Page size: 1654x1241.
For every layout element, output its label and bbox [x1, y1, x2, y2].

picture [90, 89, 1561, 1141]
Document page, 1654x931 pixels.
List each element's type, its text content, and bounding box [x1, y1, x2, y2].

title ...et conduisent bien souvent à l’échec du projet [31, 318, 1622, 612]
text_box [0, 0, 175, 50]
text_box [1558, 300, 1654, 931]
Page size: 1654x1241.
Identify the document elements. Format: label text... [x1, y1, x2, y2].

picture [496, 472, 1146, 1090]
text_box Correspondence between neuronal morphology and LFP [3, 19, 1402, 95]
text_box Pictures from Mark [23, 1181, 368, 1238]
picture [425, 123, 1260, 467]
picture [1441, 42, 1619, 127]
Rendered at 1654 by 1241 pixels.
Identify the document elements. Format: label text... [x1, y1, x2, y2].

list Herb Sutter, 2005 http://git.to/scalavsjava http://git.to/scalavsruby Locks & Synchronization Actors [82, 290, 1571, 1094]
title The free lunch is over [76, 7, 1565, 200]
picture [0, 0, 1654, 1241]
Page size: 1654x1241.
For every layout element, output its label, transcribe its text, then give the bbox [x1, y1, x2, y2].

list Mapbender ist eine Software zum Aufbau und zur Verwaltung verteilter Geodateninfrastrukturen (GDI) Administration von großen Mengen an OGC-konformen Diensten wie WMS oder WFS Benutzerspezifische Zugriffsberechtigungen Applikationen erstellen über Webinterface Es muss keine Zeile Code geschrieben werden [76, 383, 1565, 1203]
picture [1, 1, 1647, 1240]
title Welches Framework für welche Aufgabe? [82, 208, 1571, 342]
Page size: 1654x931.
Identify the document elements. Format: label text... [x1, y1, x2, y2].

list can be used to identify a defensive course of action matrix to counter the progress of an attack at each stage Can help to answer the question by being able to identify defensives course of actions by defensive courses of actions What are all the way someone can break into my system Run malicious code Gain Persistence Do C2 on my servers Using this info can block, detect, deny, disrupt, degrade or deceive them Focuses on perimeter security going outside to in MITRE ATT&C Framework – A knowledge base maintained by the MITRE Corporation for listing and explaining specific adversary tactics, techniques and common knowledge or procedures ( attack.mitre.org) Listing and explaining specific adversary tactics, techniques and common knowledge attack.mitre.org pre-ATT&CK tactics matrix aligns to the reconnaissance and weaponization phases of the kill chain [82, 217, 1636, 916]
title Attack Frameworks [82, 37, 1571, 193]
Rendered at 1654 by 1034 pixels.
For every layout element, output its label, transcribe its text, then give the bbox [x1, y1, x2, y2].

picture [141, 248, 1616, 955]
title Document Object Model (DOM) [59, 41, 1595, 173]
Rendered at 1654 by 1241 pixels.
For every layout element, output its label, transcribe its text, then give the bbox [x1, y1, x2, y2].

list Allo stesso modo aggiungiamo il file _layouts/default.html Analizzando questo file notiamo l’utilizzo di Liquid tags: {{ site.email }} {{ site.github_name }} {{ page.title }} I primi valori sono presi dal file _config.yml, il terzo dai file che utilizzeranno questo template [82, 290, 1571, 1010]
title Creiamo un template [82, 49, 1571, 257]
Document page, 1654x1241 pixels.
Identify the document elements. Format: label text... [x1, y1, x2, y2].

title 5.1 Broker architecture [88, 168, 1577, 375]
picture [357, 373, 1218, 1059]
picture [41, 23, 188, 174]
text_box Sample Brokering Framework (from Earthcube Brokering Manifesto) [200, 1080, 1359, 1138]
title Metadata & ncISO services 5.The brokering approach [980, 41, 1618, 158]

--------------------------------

◆ Exercise instructions: Please print all the entries above again, line for line, without changing anything.

◆ The completed task:
Page size: 1654x1241.
For every layout element, output its label and bbox [x1, y1, x2, y2].

picture [90, 89, 1561, 1141]
Document page, 1654x931 pixels.
List each element's type, its text content, and bounding box [x1, y1, x2, y2].

title ...et conduisent bien souvent à l’échec du projet [31, 318, 1622, 612]
text_box [0, 0, 175, 50]
text_box [1558, 300, 1654, 931]
Page size: 1654x1241.
Identify the document elements. Format: label text... [x1, y1, x2, y2].

picture [496, 472, 1146, 1090]
text_box Correspondence between neuronal morphology and LFP [3, 19, 1402, 95]
text_box Pictures from Mark [23, 1181, 368, 1238]
picture [425, 123, 1260, 467]
picture [1441, 42, 1619, 127]
Rendered at 1654 by 1241 pixels.
Identify the document elements. Format: label text... [x1, y1, x2, y2].

list Herb Sutter, 2005 http://git.to/scalavsjava http://git.to/scalavsruby Locks & Synchronization Actors [82, 290, 1571, 1094]
title The free lunch is over [76, 7, 1565, 200]
picture [0, 0, 1654, 1241]
Page size: 1654x1241.
For every layout element, output its label, transcribe its text, then give the bbox [x1, y1, x2, y2].

list Mapbender ist eine Software zum Aufbau und zur Verwaltung verteilter Geodateninfrastrukturen (GDI) Administration von großen Mengen an OGC-konformen Diensten wie WMS oder WFS Benutzerspezifische Zugriffsberechtigungen Applikationen erstellen über Webinterface Es muss keine Zeile Code geschrieben werden [76, 383, 1565, 1203]
picture [1, 1, 1647, 1240]
title Welches Framework für welche Aufgabe? [82, 208, 1571, 342]
Page size: 1654x931.
Identify the document elements. Format: label text... [x1, y1, x2, y2].

list can be used to identify a defensive course of action matrix to counter the progress of an attack at each stage Can help to answer the question by being able to identify defensives course of actions by defensive courses of actions What are all the way someone can break into my system Run malicious code Gain Persistence Do C2 on my servers Using this info can block, detect, deny, disrupt, degrade or deceive them Focuses on perimeter security going outside to in MITRE ATT&C Framework – A knowledge base maintained by the MITRE Corporation for listing and explaining specific adversary tactics, techniques and common knowledge or procedures ( attack.mitre.org) Listing and explaining specific adversary tactics, techniques and common knowledge attack.mitre.org pre-ATT&CK tactics matrix aligns to the reconnaissance and weaponization phases of the kill chain [82, 217, 1636, 916]
title Attack Frameworks [82, 37, 1571, 193]
Rendered at 1654 by 1034 pixels.
For every layout element, output its label, transcribe its text, then give the bbox [x1, y1, x2, y2].

picture [141, 248, 1616, 955]
title Document Object Model (DOM) [59, 41, 1595, 173]
Rendered at 1654 by 1241 pixels.
For every layout element, output its label, transcribe its text, then give the bbox [x1, y1, x2, y2].

list Allo stesso modo aggiungiamo il file _layouts/default.html Analizzando questo file notiamo l’utilizzo di Liquid tags: {{ site.email }} {{ site.github_name }} {{ page.title }} I primi valori sono presi dal file _config.yml, il terzo dai file che utilizzeranno questo template [82, 290, 1571, 1010]
title Creiamo un template [82, 49, 1571, 257]
Document page, 1654x1241 pixels.
Identify the document elements. Format: label text... [x1, y1, x2, y2].

title 5.1 Broker architecture [88, 168, 1577, 375]
picture [357, 373, 1218, 1059]
picture [41, 23, 188, 174]
text_box Sample Brokering Framework (from Earthcube Brokering Manifesto) [200, 1080, 1359, 1138]
title Metadata & ncISO services 5.The brokering approach [980, 41, 1618, 158]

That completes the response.